Cell Line	Medium	Source
HeLa	DMEM	Langer Lab
HepG2	DMEM	Sun Lab
HAP1 WT	IMDM	Horizon Discovery
HAP1 Rab4A−	IMDM	Horizon Discovery
HAP1 Rab5A−	IMDM	Horizon Discovery
HAP1 Rab7A−	IMDM	Horizon Discovery
Immortalized MEFs TSC2+/+ and TSC2−/−	DMEM	Kwiatkowski Lab (Sarkar Lab)

In vitro transfection

Cells were plated in white, clear-bottom 96-well plates. The number of cells plated per well varied by cell type: all diploid adherent cells (HeLa and MEFs) were plated at 4,000 cells/well, haploid cells were plated at 20,000 cells/well, Stemfect and LNPs: Cells were allowed to adhere and grow for 24 hours prior to LNP or LNP-MK571 transfection. Nanoparticles were added dropwise on top of the media.
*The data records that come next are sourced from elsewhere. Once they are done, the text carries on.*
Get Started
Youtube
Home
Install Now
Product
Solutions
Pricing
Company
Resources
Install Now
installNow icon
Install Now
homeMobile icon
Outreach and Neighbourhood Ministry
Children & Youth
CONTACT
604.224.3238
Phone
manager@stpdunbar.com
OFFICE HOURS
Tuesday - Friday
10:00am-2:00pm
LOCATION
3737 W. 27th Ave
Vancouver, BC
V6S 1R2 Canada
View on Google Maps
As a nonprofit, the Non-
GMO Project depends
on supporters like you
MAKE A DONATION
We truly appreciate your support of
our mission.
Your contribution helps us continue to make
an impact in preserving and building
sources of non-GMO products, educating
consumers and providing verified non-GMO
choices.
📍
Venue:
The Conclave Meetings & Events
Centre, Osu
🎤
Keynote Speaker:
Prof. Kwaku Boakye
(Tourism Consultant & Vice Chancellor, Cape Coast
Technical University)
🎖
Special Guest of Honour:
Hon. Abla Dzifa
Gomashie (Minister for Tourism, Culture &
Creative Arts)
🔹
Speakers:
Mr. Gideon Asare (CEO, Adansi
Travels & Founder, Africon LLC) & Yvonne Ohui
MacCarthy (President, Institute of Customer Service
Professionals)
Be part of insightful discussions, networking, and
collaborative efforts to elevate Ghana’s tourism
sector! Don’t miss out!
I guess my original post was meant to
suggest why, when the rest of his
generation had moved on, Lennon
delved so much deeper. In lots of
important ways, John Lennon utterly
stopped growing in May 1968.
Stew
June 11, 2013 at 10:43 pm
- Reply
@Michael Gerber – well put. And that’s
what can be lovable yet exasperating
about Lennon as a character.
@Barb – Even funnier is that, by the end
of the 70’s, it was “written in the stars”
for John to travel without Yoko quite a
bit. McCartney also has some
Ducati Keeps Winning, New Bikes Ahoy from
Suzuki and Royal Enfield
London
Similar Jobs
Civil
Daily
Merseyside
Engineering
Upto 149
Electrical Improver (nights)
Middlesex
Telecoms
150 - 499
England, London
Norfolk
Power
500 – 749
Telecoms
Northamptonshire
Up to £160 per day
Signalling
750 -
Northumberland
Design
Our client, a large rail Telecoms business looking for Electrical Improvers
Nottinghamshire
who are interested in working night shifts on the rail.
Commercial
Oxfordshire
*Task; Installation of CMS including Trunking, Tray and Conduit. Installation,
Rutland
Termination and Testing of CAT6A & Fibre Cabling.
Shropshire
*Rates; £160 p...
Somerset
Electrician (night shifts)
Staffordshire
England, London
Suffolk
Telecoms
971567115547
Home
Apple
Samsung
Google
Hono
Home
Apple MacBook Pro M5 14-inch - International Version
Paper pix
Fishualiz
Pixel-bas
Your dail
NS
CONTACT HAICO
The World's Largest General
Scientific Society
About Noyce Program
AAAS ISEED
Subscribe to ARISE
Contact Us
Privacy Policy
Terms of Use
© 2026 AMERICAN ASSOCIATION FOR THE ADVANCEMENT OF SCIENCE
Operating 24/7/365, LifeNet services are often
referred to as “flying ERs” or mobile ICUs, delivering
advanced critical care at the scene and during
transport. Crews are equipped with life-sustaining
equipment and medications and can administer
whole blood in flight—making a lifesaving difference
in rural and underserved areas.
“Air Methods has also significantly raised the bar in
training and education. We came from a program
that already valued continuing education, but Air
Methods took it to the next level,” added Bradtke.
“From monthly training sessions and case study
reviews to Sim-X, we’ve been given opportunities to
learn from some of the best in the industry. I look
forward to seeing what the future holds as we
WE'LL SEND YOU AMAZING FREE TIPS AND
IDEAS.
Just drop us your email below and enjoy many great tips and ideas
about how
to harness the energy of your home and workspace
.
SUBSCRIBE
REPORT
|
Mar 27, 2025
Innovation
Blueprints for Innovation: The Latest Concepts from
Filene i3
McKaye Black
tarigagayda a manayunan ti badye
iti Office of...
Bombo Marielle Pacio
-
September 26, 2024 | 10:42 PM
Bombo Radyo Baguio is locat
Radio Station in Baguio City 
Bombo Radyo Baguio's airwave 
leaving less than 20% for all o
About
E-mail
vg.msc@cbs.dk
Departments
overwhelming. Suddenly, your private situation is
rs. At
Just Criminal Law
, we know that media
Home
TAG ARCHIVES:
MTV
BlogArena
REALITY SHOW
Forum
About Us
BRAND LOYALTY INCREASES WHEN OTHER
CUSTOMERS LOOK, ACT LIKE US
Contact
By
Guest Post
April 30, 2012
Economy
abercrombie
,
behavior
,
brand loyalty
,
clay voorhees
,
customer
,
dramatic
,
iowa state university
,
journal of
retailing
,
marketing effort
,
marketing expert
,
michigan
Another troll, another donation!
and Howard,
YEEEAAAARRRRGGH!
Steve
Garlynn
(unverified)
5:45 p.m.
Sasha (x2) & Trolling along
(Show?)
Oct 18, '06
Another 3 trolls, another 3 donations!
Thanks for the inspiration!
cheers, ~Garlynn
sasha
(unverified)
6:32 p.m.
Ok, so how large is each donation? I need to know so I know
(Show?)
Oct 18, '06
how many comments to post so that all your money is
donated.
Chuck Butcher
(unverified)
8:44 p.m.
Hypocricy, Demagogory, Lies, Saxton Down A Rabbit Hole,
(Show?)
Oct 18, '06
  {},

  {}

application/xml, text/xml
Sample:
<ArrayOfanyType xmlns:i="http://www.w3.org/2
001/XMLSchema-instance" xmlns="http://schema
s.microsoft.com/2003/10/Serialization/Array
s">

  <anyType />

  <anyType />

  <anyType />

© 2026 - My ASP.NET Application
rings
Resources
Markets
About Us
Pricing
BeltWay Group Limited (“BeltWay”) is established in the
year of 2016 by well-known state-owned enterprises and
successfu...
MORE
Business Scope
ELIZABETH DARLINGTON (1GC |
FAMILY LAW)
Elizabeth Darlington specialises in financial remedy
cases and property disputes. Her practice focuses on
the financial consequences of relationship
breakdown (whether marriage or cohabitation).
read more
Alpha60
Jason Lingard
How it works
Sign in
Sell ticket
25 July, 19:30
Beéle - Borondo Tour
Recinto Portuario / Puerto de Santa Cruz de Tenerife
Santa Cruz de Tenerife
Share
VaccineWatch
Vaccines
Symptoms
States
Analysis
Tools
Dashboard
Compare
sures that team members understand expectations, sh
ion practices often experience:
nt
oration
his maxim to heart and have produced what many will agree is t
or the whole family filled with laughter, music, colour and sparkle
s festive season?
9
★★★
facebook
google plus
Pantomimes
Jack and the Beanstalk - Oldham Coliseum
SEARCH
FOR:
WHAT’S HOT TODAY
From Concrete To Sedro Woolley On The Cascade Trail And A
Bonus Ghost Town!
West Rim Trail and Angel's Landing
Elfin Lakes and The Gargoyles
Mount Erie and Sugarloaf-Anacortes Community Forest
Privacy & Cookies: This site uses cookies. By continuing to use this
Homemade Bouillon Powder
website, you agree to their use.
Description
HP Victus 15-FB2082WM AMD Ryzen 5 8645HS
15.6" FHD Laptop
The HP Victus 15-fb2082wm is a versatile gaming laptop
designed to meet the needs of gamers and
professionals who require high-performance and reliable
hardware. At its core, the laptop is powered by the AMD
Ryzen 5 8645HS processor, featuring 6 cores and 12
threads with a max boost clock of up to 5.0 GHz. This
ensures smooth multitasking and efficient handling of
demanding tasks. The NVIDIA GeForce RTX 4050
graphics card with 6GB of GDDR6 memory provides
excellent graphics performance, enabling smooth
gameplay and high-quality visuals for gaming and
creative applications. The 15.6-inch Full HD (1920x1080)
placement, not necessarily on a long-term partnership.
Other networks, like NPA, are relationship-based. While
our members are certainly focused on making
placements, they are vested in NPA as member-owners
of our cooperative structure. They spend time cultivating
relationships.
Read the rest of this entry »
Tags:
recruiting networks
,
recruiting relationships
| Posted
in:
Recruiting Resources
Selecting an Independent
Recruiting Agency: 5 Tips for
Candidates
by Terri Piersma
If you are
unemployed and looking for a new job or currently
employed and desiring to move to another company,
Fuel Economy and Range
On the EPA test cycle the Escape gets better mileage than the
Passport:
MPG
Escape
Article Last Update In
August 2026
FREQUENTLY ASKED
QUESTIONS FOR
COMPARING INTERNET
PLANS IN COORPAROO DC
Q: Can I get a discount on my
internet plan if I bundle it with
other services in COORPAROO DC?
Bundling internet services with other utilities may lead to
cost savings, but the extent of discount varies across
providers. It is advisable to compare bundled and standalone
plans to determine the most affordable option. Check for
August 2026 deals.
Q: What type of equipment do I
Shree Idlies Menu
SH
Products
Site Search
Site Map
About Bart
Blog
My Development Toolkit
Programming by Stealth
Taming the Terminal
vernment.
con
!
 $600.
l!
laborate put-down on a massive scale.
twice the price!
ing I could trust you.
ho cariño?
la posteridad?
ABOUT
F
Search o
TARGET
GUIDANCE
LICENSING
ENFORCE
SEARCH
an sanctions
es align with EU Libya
General protocol for screening

After a 2-hour settling period, cells were pre-treated with bioactive lipid (concentrations in text), mTOR inhibitors, or leukotriene inhibitors for 24 hours prior to transfection using Stemfect (50 ng/well mRNA).

Electroporation

Cells were transfected with free FLuc mRNA using the Neon transfection system (Thermo Scientific) according to manufacturer’s protocol. Cells recovered in a 24-well plate for 24 hours prior to trypsinization and were transferred to a 96-well plate for analysis.

Analysis

Cell viability (CellTiter Fluor Cell Viability Assay, Promega) and luciferase expression (One-Glo Luciferase Assay, Promega) were measured after 24 hours.

Transmission Electron Microscopy

The cells were fixed in cold Karnovsky fixative (2% paraformaldehyde, 2.5% glutaraldehyde in 0.1M sodium cacodylate buffer pH 7.2), pre-embed in 6% bovine serum albumin (BSA) and prepared for microwave-assisted processing in a Pelco BioWave Microwave. In the BioWave, the samples were rinsed in 0.1 M sodium cacodylate buffer; incubated in reduced osmium tetroxide (1.5% potassium ferrocyanide in 2% OsO₄); rinsed in water and en bloc stained with aqueous 0.5% uranyl acetate. Following the uranyl acetate incubation, samples were dehydrated in an aqueous series of 50%, 75% and 95% acetone, followed by two exchanges in 100% acetone. Epon resin infiltration was facilitated by incubation in a 1:1 solution of 100% acetone: freshly-made Epon resin, followed by 4 exchanges in 100% freshly-made Epon. Samples were removed from the BioWave and transferred into embedding capsules (BEEM) filled with freshly-made Epon and cured at 60°C for 36 hours. Thin sections (70 nm) obtained from the block face were imaged at 80 kV on a FEI-Tecnai 12 system interfaced to a digital camera and associated software (Advanced Microscopy Techniques, Danvers, MA).

Gel Retardation Assay

LNP and LNP-MK571 were incubated for 5 mins with heparin (5–20 μg) or Triton X-100 (1–10%). Free mRNA, LNP, LNP-MK571, heparin- or Triton X-treated LNPs, and LNP-MK571 were then run on a 1% agarose gel at 250 μg mRNA per well and visualized by ethidium bromide staining using myECL Imager (Thermo Scientific).

In vivo transfection

All animal studies were conducted at Oregon Health and Sciences University, were approved by the Institutional Animal Care and Use Committee (IACUC), and were compliant with local, state, and federal regulations. Female BALB/c mice (Charles River Laboratories) received tail vein injections of LNP or LNP-MK571 at a mRNA dose of 0.05 mg/kg body weight. Bioluminescent imaging was performed on mice or isolated organs using the IVIS Lumina XRMS imaging system (Perkin Elmer) following intraperitoneal injection of 200 μL of D-luciferin substrate (Perkin Elmer, 150 mg/kg body weight). Image acquisition and analysis was conducted using IVIS Living Image software (Perkin Elmer).

Statistical analysis

Significance was determined using Student’s t-test for all comparisons.